By Jeff Kapembwa
AFRICA should maximise its Domestic Resource Mobilisation through retention of more than US$88 being externalised in Illicit Financial Flows (IFFs) and capital flight annually, and invest in climate financing to protect the environment and repair all related damages to the environment, it has been learnt.
According to the United Nations Economic Commission for Africa-UNECA, the continent was losing an average US$88 billion currently up from the US$55 billion which left the continent to offshore accounts by various uncouth economic players evading tax, which the think tank says should be captured and converted into climate financing.

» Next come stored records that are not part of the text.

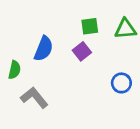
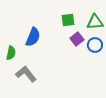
purple square: (82, 51) -> (77, 39), moved
blue circle: (121, 83) -> (95, 45), moved

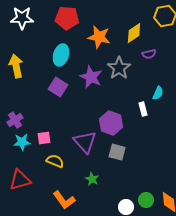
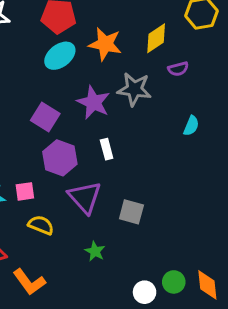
cyan ellipse: (61, 55) -> (60, 56), moved, turned 35
gray star: (119, 68) -> (134, 89), turned -30
white rectangle: (143, 109) -> (107, 149), moved
purple hexagon: (111, 123) -> (60, 158), moved
orange L-shape: (64, 200) -> (29, 282), moved

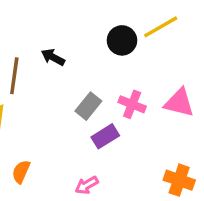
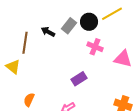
pink cross: (132, 104) -> (95, 47), moved
gray rectangle: (88, 106) -> (69, 26), moved

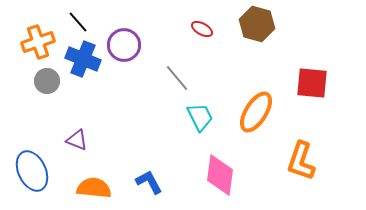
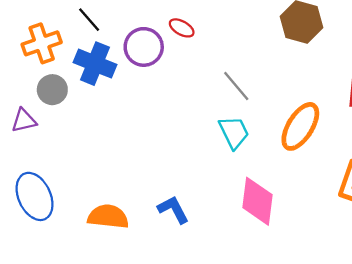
red ellipse: (202, 29) -> (182, 28), moved
gray line: (177, 78) -> (236, 86), moved
purple triangle: (77, 140) -> (24, 121), moved, turned -35

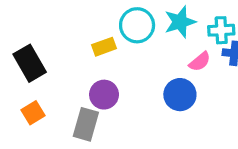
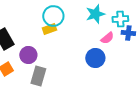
cyan circle: (137, 25) -> (53, 16), moved
purple circle: (104, 95) -> (28, 55), moved

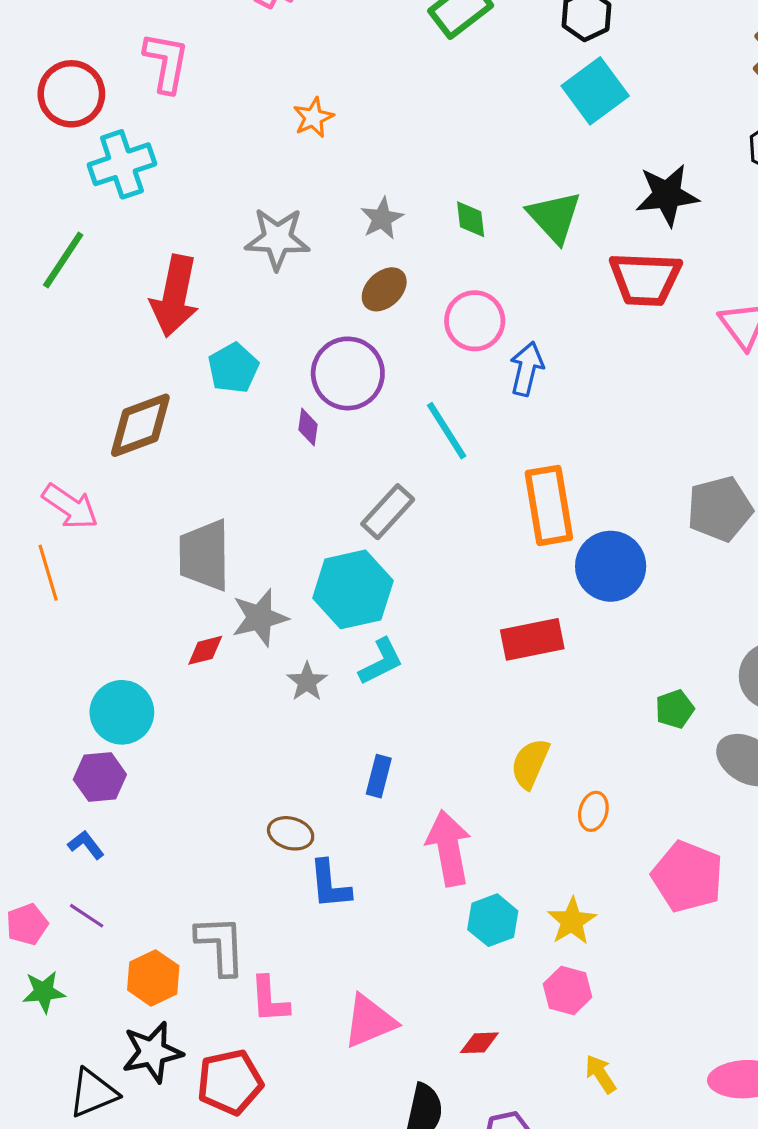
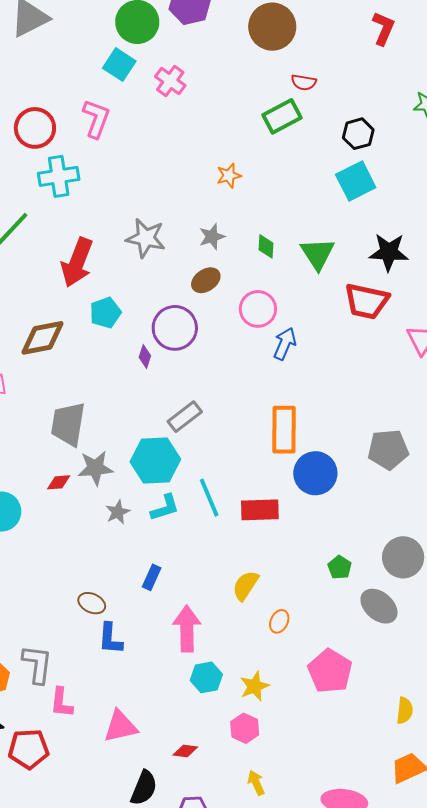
orange star: (313, 118) -> (229, 176), moved
cyan line: (447, 431) -> (209, 498), moved
green pentagon: (675, 709) -> (340, 567), turned -30

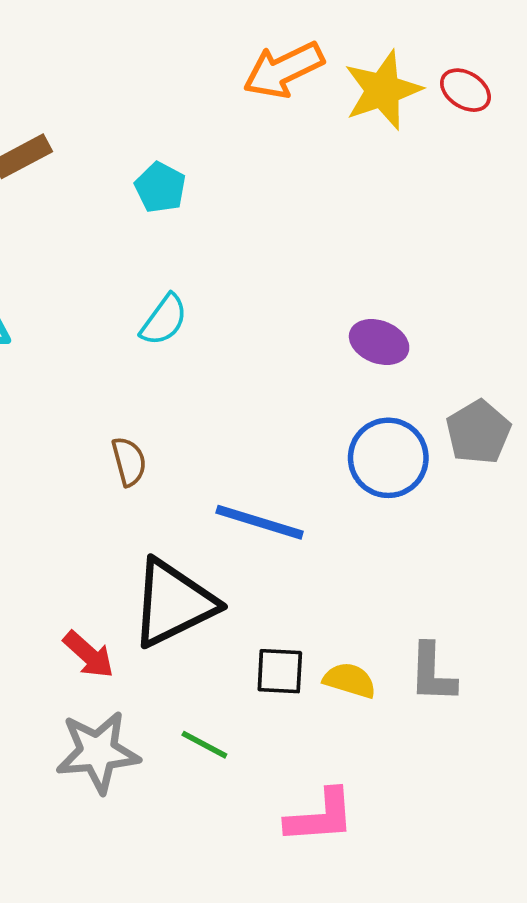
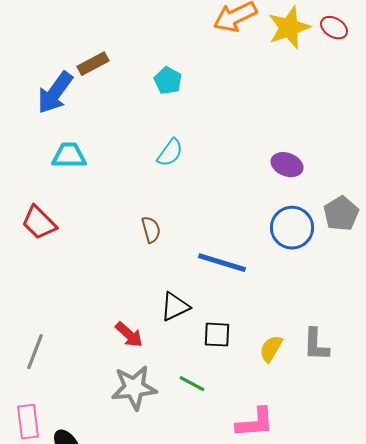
black triangle: (173, 603) -> (175, 307), size x0.6
black square: (280, 671) -> (217, 335), moved
yellow semicircle: (350, 680) -> (271, 349), turned -76

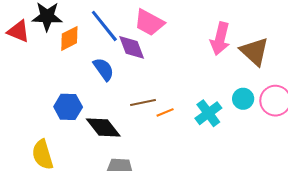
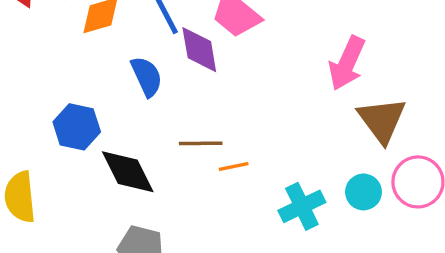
brown triangle: (255, 51) -> (382, 120), moved
cyan circle: (243, 99) -> (363, 192), moved
cyan cross: (208, 113) -> (302, 206), moved

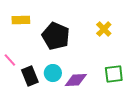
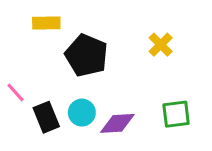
yellow rectangle: (21, 20) -> (46, 23), moved

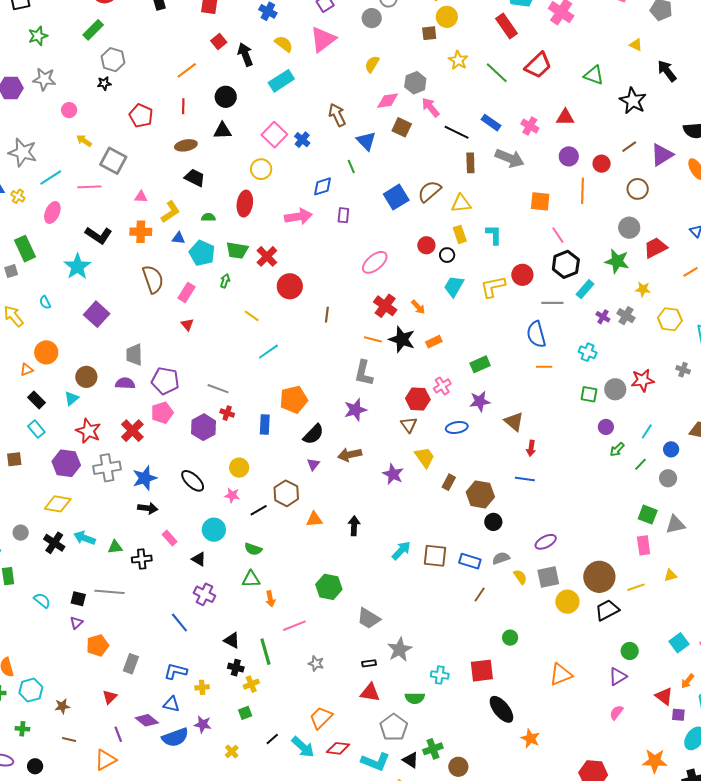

Africa has in recent years been extending a begging bow to the Green Climate Fund and the United Nations Environment Programme (UNEP) seeking to raise resources in climate financing to reverse the damage caused to the environment by climate-change related actions, despite the continent emitting a paltry 4 percent of the total global emission, chiefly by developed Countries-China, India, United States and Japan, among other GreenHouse Gases (GHGs) emitters.
However, the United Nations and other players that met in Uganda during the Africa Regional Forum on Sustainable Development held from 6-11 April, sought to reinforce identified priorities for Africa which should be protected and help the continent develop, funds permitting, climate change being among the priorities.
UNECA Director: Sub-regional Office for Southern Africa, Eunice Kamwendo, in a statement read in Lusaka during a tax forum and on behalf of Claver Gatete-the United Nations Under-Secretary-General and who is also Executive Secretary of ECA said it was time Africa resorted to enhance Domestic Resource Mobilisation.
Africa has grappled with resource curse and it was time to meet its own financial demands amid threats of drying coffers from the donor community.
Key among areas for financial mobilisation and to meet financing gaps for climate change was the untapped money externalisation from the continent by various players while evading tax, estimated around US$88 billion, with Zambia having its US$3 billion+ share of the losses incurred annually.
Dr. Kamwenda disclosed that climate financing is among one of the priorities identified that should benefit from the resources to be retained through stringent measures to be instituted to halt IFFs.
“Africa’s potential is immense. Yet, we face urgent challenges such as – inefficiencies, glaring resource leakages, mounting debt burdens, climate vulnerabilities, and insufficient representation in global development spaces including in financing institutions.” Dr. Kamwendo said during a Cub-regional meeting on taxation being held in Lusaka, arguing.
“If we do not act decisively, these issues will continue to undermine the continent’s development ambitions.”
Selected priorities that need funding and attention to redress Africa’s financial plight caused by the lack of sufficient tax collection to meet the continent’s needs and need reinforcement include strengthening domestic resource mobilization through expanded tax bases, digitalization, and smarter financial management.
Combating illicit financial flows and tax havens, which drain vital resources. Amplifying Africa’s voice in global tax negotiations, exemplified by our advocacy at the UN for the Framework Convention on International Tax Cooperation.
There is an urgent need to redress odious debt and promote transparent, responsible borrowing. There is dire need to ensure fair access to climate finance—grant and concessional loans—to support adaptation.
This is as given Africa’s disproportionate climate impacts. Valuing Africa’s natural capital and reforming climate finance protocols to ensure fair, sustainable financing; reforming blended finance mechanisms to support development while safeguarding future fiscal space are other priorities.
There is also a need to secure greater inclusion and influence in global financial institutions, – more seats, fairer representation, and impact-focused reforms. Africa should invest in digital infrastructure and public goods to bridge divides, catalyze growth, and promote equality. There is further need to Strengthen the monitoring and accountability frameworks to track progress on commitments made at FfD4.
Dr. Kamwendo remains optimistic that efforts to reverse the effects of IFFs as a collaborative team and supported by cooperating partners including ECA would help member states and the African Union to defray costs incurred in annual budgets to redress climate change.
ECA is desirous to see Africa stand on its own feet-financially after reversing IFFs by the close of 2030, according to Pan African Parliament (PAP) as the effort to unlock the continent’s under-utilized potential continues.
“Let us act with urgency and resolve, for the future of Africa depends on it.”